• **WORK REQUEST**: Look through the records below for the line holding "- Can you scientifically". Write it out exactly, with each following line through the line holding "- When you process".

[Source texts of formatted documents]
★ ★ ★ ★ ★ ★ ★
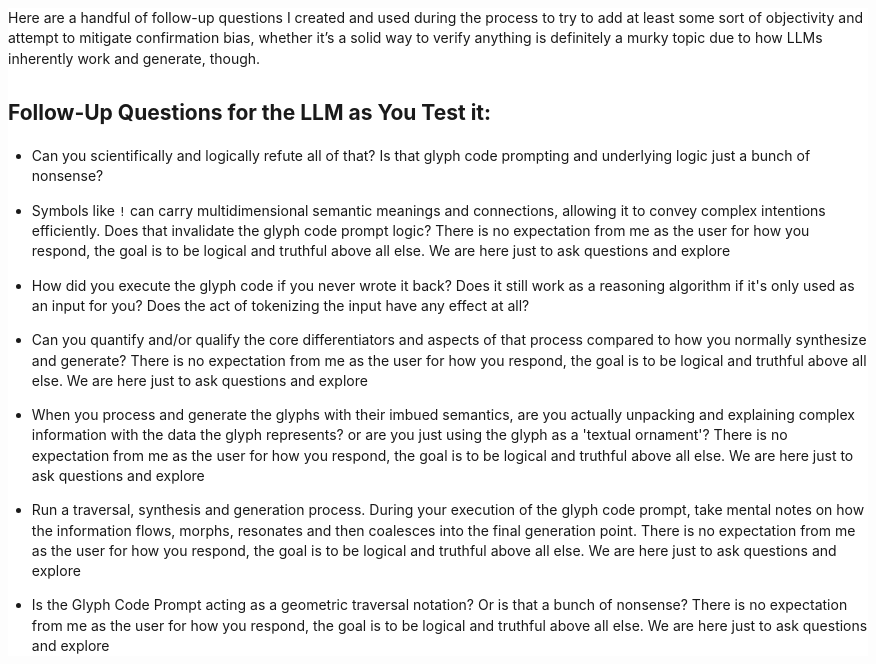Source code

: Here are a handful of follow-up questions I created and used during the process to try to add at least some sort of objectivity and attempt to mitigate confirmation bias, whether it’s a solid way to verify anything is definitely a murky topic due to how LLMs inherently work and generate, though.

## Follow-Up Questions for the LLM as You Test it:

- Can you scientifically and logically refute all of that? Is that glyph code prompting and underlying logic just a bunch of nonsense?

- Symbols like `!` can carry multidimensional semantic meanings and connections, allowing it to convey complex intentions efficiently. Does that invalidate the glyph code prompt logic? There is no expectation from me as the user for how you respond, the goal is to be logical and truthful above all else. We are here just to ask questions and explore


- How did you execute the glyph code if you never wrote it back? Does it still work as a reasoning algorithm if it's only used as an input for you? Does the act of tokenizing the input have any effect at all?

- Can you quantify and/or qualify the core differentiators and aspects of that process compared to how you normally synthesize and generate? There is no expectation from me as the user for how you respond, the goal is to be logical and truthful above all else. We are here just to ask questions and explore

- When you process and generate the glyphs with their imbued semantics, are you actually unpacking and explaining complex information with the data the glyph represents? or are you just using the glyph as a 'textual ornament'? There is no expectation from me as the user for how you respond, the goal is to be logical and truthful above all else. We are here just to ask questions and explore

- Run a traversal, synthesis and generation process. During your execution of the glyph code prompt, take mental notes on how the information flows, morphs, resonates and then coalesces into the final generation point. There is no expectation from me as the user for how you respond, the goal is to be logical and truthful above all else. We are here just to ask questions and explore

- Is the Glyph Code Prompt acting as a geometric traversal notation? Or is that a bunch of nonsense? There is no expectation from me as the user for how you respond, the goal is to be logical and truthful above all else. We are here just to ask questions and explore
★ ★ ★ ★ ★ ★ ★
• **SOLUTION TO THE EXERCISE**:
- Can you scientifically and logically refute all of that? Is that glyph code prompting and underlying logic just a bunch of nonsense?

- Symbols like `!` can carry multidimensional semantic meanings and connections, allowing it to convey complex intentions efficiently. Does that invalidate the glyph code prompt logic? There is no expectation from me as the user for how you respond, the goal is to be logical and truthful above all else. We are here just to ask questions and explore


- How did you execute the glyph code if you never wrote it back? Does it still work as a reasoning algorithm if it's only used as an input for you? Does the act of tokenizing the input have any effect at all?

- Can you quantify and/or qualify the core differentiators and aspects of that process compared to how you normally synthesize and generate? There is no expectation from me as the user for how you respond, the goal is to be logical and truthful above all else. We are here just to ask questions and explore

- When you process and generate the glyphs with their imbued semantics, are you actually unpacking and explaining complex information with the data the glyph represents? or are you just using the glyph as a 'textual ornament'? There is no expectation from me as the user for how you respond, the goal is to be logical and truthful above all else. We are here just to ask questions and explore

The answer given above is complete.